Here we (again) decide to OSR at the backedge – although there are two backedges to choose from.  In practice, the inner one is typically much more frequent than the outer one, so that's the typical OSR choice.  Not that the interpreter can tell; it only tracks backward branches and has no clue about any possible looping structure.  In any case, our example OSR compilation starts parsing bytecodes at the 'goto loop2' … leading to this structure:

  void OSR_main() {
A=...value on entry from interpreter...
i=...value on entry from interpreter...
goto loop2;
loop2:
if(P2) goto done2
S3; A[i++];
goto loop2
done2:
S2;
goto loop1;
loop1:
if(P1) goto done1
S1; i=0;
goto loop2
done1:
...never reached...
}

Blah!  What happened?  We lost the nested-loop structure!  After the optimizer cleans up the control-flow a little we end up with something that looks kinda like this:

  void OSR_main() {
A=...value on entry from interpreter...
i=...value on entry from interpreter...
loop2:
if(P2) {
S2;
if(P1) goto done1
S1; i=0;
} else {
S3; A[i++];
}
goto loop2
done1:
...never reached...
}

Predicate 'P2' probably reports a very low but non-zero frequency (since it's really the original inner-loop exit test).  Since P2 is non-zero, variable i gets reset during the loop.  Now variable i is no longer a proper array loop index.  There's no simple affine function describing i, and we no longer can range-check-eliminate A[i++] from the original inner loop.  Performance of the OSR version can be as bad as 1/2 that of a normal compilation (although it's not usually that bad… and 1/2 normal-speed is still 5x interpreted speed!).

Recovering nicely nested loops from here is tough.  And what happens above is the GOOD case.  There's another bytecode parsing pattern/technique HS used to use here, and that one leads to having IRREDUCIBLE loops… which pretty much blows all chance of any loop optimizations in any case.
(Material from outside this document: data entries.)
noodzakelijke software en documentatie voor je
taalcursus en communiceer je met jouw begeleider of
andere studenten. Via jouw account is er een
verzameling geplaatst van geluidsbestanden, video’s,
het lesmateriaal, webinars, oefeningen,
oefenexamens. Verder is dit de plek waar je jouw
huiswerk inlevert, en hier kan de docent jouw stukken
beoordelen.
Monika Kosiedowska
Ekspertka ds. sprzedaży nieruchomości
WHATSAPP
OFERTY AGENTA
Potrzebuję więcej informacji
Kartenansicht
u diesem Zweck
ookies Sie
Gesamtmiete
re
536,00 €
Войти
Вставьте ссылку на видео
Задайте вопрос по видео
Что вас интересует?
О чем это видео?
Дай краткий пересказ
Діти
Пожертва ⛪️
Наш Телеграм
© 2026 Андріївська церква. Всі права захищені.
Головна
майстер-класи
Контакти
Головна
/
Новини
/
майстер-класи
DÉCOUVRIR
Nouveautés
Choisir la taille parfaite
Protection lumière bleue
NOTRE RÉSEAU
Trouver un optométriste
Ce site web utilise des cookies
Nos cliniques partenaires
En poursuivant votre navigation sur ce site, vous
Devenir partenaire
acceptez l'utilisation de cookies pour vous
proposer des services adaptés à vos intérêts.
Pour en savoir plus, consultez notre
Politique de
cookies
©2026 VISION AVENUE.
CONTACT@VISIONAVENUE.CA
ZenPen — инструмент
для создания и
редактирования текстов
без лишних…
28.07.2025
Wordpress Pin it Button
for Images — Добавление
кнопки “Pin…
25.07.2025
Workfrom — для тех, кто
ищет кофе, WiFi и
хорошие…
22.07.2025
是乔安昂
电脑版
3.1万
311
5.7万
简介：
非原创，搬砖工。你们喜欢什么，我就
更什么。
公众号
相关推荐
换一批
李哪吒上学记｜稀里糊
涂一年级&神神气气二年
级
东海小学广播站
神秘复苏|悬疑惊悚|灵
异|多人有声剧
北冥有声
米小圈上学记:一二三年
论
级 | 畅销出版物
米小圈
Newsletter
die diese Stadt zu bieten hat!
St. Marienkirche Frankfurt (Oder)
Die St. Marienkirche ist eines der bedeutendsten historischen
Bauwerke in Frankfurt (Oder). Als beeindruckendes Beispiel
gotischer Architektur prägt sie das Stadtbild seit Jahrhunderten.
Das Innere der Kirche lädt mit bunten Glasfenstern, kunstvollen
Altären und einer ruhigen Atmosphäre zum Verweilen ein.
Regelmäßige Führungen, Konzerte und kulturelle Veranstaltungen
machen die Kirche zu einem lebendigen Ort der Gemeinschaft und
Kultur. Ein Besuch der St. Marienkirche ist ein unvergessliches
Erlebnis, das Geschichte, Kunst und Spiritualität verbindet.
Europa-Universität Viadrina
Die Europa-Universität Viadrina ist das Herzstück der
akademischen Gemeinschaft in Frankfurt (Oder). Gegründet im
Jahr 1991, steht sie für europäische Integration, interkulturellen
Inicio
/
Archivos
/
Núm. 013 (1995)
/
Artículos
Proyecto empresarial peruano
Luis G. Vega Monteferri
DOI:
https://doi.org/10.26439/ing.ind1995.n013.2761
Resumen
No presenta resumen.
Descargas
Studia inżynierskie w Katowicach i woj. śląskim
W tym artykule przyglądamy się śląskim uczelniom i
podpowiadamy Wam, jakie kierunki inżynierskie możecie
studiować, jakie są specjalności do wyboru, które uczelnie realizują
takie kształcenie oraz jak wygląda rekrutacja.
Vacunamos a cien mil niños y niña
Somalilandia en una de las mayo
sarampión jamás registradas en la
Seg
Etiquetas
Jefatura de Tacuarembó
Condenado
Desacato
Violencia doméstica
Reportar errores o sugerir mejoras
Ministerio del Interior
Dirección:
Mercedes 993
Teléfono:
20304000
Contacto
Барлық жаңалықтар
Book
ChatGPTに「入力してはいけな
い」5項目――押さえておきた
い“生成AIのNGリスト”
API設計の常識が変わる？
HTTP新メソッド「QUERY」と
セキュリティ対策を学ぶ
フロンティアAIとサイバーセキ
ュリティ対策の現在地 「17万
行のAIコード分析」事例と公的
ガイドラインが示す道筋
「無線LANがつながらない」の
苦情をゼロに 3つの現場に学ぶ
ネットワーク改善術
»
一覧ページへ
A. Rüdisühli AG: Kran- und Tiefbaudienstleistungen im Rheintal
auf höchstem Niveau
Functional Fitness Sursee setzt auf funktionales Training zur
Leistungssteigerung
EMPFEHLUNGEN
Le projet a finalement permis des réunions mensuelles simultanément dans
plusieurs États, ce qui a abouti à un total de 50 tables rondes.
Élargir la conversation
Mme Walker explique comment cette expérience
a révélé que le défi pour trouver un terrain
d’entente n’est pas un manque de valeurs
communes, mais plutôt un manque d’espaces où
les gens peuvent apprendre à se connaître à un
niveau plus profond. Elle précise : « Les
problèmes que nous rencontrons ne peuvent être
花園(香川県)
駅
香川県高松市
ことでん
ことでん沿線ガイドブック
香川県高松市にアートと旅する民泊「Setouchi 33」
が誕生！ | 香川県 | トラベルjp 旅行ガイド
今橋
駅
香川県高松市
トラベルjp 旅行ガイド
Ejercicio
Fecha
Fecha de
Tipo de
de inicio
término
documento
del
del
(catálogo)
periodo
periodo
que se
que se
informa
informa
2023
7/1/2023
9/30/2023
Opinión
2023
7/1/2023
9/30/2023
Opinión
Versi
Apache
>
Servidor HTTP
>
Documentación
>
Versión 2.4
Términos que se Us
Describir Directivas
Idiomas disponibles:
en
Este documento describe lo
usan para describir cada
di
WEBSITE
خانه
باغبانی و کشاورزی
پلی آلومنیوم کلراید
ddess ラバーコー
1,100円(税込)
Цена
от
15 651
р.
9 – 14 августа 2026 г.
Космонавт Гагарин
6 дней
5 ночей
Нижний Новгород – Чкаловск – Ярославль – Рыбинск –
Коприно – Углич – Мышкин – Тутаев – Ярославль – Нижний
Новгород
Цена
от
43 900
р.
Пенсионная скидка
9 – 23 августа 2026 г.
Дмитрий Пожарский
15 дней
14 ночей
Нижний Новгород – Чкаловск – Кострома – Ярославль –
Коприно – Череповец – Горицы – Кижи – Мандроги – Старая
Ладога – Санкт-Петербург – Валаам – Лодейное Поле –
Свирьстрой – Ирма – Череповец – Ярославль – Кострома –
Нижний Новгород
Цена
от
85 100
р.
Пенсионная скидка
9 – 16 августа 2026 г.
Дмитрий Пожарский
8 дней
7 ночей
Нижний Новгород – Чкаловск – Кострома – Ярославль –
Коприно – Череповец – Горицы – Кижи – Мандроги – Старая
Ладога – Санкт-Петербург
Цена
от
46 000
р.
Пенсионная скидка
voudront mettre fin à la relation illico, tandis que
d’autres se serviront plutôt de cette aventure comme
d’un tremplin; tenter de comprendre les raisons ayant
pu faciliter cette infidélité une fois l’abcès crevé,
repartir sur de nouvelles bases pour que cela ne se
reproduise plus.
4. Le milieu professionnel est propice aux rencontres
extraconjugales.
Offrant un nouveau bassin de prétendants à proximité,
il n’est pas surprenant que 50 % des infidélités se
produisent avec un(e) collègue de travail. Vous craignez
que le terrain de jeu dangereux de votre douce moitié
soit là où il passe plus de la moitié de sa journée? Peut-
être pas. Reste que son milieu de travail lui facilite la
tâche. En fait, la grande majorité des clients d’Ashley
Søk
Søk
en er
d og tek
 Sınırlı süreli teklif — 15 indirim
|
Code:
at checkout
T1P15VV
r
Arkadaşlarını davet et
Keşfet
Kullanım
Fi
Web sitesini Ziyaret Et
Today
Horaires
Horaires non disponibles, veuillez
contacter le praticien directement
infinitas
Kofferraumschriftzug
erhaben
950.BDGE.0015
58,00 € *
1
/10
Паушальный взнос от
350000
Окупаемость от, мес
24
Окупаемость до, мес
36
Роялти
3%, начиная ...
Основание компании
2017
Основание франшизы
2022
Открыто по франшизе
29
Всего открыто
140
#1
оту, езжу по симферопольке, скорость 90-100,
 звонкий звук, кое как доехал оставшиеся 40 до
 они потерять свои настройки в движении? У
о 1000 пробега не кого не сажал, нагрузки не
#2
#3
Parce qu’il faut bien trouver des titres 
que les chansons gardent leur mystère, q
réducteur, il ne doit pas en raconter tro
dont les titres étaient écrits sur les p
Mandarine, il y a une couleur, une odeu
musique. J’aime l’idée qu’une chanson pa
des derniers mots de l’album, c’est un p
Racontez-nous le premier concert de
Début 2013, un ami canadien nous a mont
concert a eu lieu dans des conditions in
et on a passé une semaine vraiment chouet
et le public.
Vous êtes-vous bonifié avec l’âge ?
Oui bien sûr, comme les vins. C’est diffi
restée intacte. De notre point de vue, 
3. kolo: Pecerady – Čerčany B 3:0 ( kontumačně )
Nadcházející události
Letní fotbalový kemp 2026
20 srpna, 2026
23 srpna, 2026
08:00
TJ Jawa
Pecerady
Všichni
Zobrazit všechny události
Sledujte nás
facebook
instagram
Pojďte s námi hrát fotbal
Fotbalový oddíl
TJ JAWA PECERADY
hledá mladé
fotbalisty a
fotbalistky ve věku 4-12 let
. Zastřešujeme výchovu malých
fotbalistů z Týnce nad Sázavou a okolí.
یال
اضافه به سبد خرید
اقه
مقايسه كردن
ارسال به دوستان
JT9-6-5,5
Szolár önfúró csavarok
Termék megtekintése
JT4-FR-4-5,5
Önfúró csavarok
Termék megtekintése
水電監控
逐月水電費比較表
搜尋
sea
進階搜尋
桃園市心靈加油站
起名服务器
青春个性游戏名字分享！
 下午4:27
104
I hope this little chat has given you some idea of what goes on in an OSR compile… and when OSR's kick in.  If you want to test some little function or other in a tight loop… then the Right Thing To Do is to wrap it in a loop in a function in a loop in a function.  The outermost loop might OSR, but the inner-most loop(s) will be normal function entries so the inner-loop code-gen will Do The Right Thing.

Cliff